The ability to put together a show with foreknowledge of an audiences probable response is a true gift particularly when the artist, her life, times and attitudes are the primary content of the work.
So this work that is all about Ashton resonated to such a degree that this audience member engaged with it on an intensely personal level and pondered more deeply about life, the universe and why she had never entered a beauty pageant. There’s that old saying ‘you can fool the town with a drama but a comedy’s serious business’ and this show seriously allows the truth behind the laughter to show through.
The set is simple: a projection screen, a general area and a spot from which diary entries are shared. The screen represents a cast of thousands and is used to splendid effect by Ashton who, in true beauty queen mode, manipulates the images – some moving, some still, all contributory – by means of a silver, star-tipped magic wand. This belies the additional fact that for Ashton there is seldom a fourth wall and the entire auditorium is her playground. Yep, there is absolutely no place to hide for her or us.

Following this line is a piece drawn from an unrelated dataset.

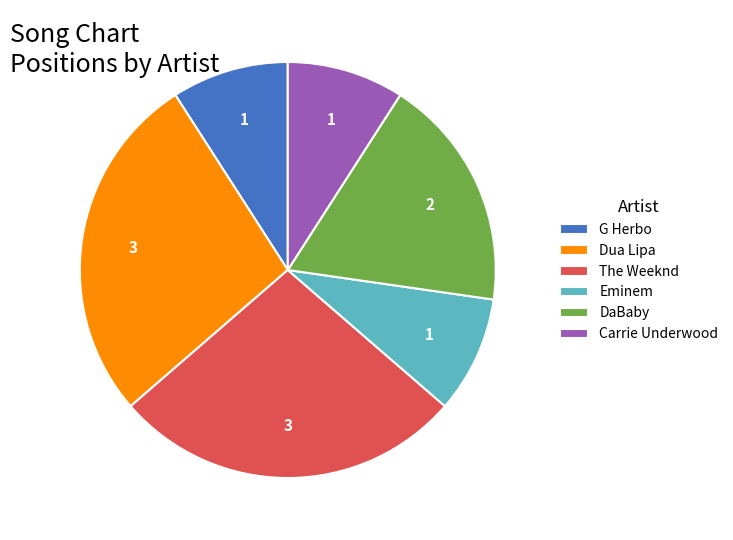

True or false: DaBaby accounts for 18% of the total.

True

This is a narrative driven, in the first instance, by the fact that Ashton, aged nine, entered the Miss Waikuku Beach competition and didn’t win. To add insult to injury her sister was successful and the outcome is a show about that wonderful thing ‘the beauty pageant’ or, as we are informed, The Festival of Pulchritude. There follows an hilarious gambol through the history of such pageants with sorties into scandal, lineage, the New Zealand ‘form’, Miss World, Miss Universe, Miss Ladyboy, Miss Gay and even Miss Klingon Empire!

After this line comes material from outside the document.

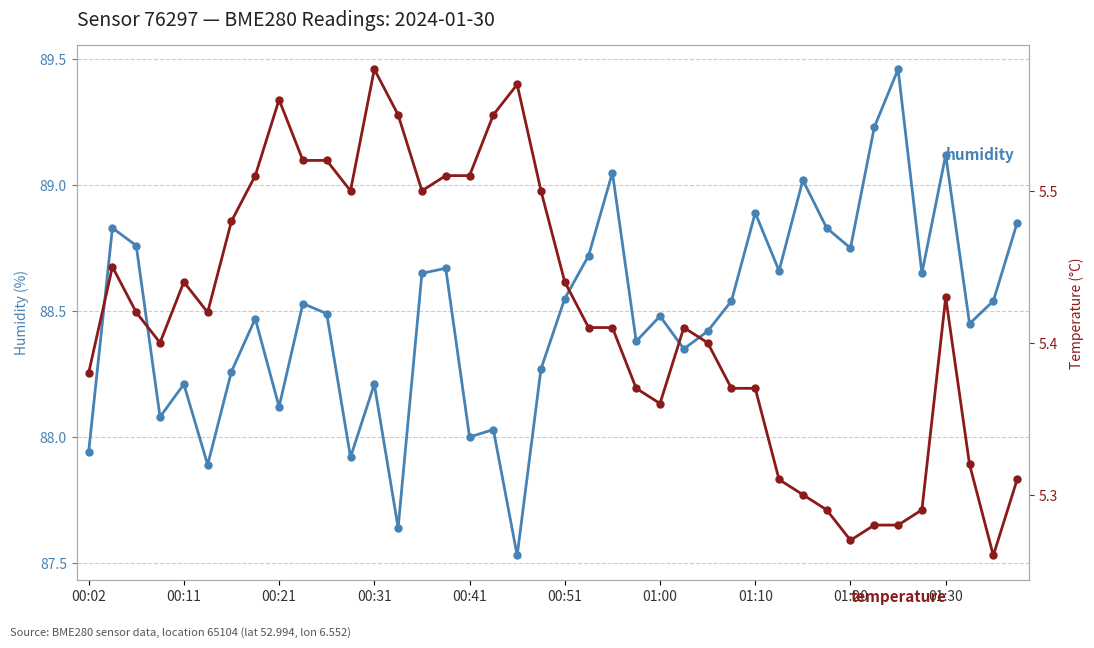

What is the average value of the temperature series?

5.4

So there are plenty of cows, but none of them sacred in the hands of Ashton. Michael Laws, who I’ve always thought of as a bit of a dick, turns up in a new and refreshing guise, there is the suggestion that, God forbid, a moustachioed Tom Cruise might be gay and even Lorraine Downs comes in for a pasting. The humour ranges from pure farce to black comedy and back again with lashings of rudeness for all of us. Ashton gets her teeth into the flawed and famous and manages to make tits of us all, the latter never better exemplified than when her male swimsuit volunteers manage to shame even John Key with their poncy catwalk shenanigans.

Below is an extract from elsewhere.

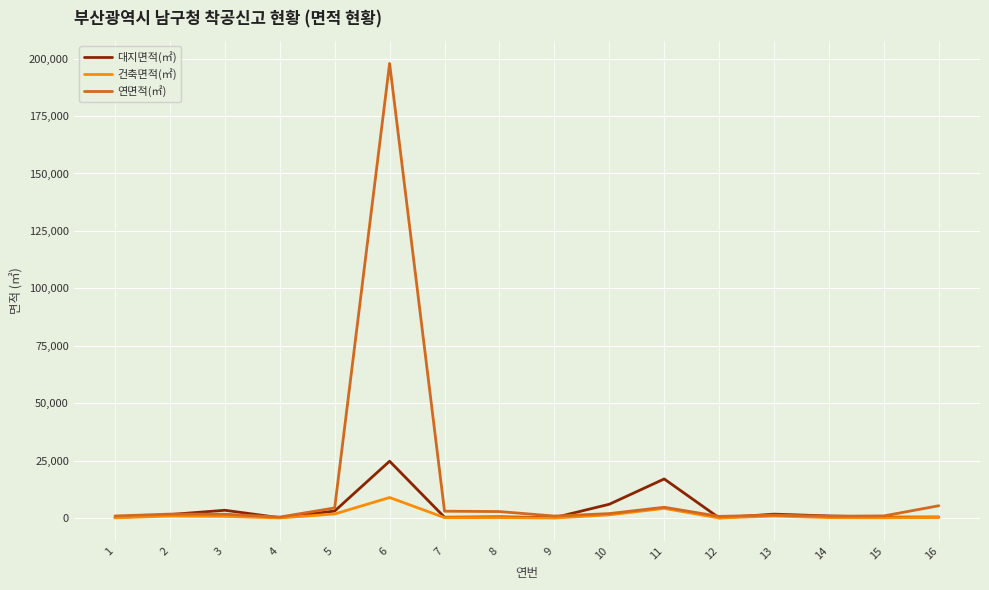

Which series changed the most between 5 and 11?

대지면적(㎡)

Special mention should be made of Ashton’s home movie efforts. Her interviews with the Miss Universe contestants, hangers-on and groupies are sublime and her editing and choices of imagery throughout are excellent. No problems with the technology here!
Yes, ‘Hot Pink Teeth ‘n’ Tits’ is a romp. The visuals – and I include Ashton in this – are stunning and the laughs roll over us, but running parallel to this playfulness is a stream of serious comment and pathos which is carried in text, imagery and the fleeting but deeply touching diary snippets. Ashton hides it brilliantly but sustaining all her work is writing that is quite exceptional. Big ups for that!
There are moments where the research becomes almost more interesting than the laughter – no disrespect, the comedy is fine – and during these oddment moments it’s as if the audience doesn’t know whether to laugh or listen. I have no problem with this as audiences will always determine how a piece breathes in performance and its courageous play-making that allows us to enter into the work as, at times, equal participants. Risk-taking is present in all fine theatre, and Ashton takes plenty of them.
There are songs, funny and well delivered, there is impressive, leotard-clad hoofing at the end and a finale that presents Penny Ashton as what we already know she is: a winner. Well, it’s her show, after all.
This is the second new show from Ashton that I’ve had the pleasure of reviewing this year. ‘GUSH: Love and Other Filthy Habits’ was great fun and so is ‘Hot Pink Teeth ‘n’ Tits’ but it’s completely different. Ashton has reinvented not only her show and her content but her style as well. Now that’s clever.
But then Ashton’s a winner, isn’t she?